TASK OBJECTIVE:
Copy every line of the records below where the word "Biograficzny" occurs.

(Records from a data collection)
═══

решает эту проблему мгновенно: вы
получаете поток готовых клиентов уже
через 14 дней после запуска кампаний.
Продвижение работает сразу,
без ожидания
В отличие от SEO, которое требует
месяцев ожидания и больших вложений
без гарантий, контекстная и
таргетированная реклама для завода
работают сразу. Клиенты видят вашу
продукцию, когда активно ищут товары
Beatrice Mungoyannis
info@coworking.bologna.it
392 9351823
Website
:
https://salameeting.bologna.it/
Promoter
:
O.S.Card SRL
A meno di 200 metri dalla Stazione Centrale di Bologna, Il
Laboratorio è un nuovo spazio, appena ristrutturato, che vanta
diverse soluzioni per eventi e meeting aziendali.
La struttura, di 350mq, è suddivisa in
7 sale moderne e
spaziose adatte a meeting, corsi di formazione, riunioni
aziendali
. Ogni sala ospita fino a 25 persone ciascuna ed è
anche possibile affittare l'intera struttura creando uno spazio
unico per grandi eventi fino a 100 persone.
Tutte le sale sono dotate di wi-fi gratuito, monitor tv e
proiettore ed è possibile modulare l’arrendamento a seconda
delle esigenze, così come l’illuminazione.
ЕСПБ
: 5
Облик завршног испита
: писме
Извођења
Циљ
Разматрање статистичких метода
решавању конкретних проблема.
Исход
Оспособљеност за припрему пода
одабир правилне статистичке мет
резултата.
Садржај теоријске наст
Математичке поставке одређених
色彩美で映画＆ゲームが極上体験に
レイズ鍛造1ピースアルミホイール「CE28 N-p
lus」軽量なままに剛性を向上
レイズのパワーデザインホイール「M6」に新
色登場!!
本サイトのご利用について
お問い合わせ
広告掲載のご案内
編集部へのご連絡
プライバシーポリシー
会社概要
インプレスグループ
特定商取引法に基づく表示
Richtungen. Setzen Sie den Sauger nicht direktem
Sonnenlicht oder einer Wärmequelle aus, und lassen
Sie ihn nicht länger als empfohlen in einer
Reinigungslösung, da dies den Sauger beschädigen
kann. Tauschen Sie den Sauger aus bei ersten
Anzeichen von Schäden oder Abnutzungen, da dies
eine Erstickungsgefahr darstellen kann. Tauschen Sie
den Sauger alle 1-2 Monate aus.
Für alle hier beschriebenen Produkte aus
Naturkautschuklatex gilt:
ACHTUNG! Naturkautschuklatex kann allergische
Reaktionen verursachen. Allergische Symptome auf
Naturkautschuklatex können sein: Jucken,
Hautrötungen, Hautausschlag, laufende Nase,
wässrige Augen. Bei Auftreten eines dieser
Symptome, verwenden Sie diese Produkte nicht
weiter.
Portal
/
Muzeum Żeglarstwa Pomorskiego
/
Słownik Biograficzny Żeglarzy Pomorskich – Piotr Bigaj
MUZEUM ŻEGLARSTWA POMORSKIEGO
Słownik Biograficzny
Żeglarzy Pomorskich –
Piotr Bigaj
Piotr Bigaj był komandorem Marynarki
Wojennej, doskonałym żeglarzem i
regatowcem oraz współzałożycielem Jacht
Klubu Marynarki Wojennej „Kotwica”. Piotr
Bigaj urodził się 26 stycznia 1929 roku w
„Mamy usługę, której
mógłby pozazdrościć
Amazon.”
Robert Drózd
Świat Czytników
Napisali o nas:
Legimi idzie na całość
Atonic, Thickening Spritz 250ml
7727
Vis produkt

═══

EXERCISE RESPONSE:
Słownik Biograficzny Żeglarzy Pomorskich – Piotr Bigaj
Słownik Biograficzny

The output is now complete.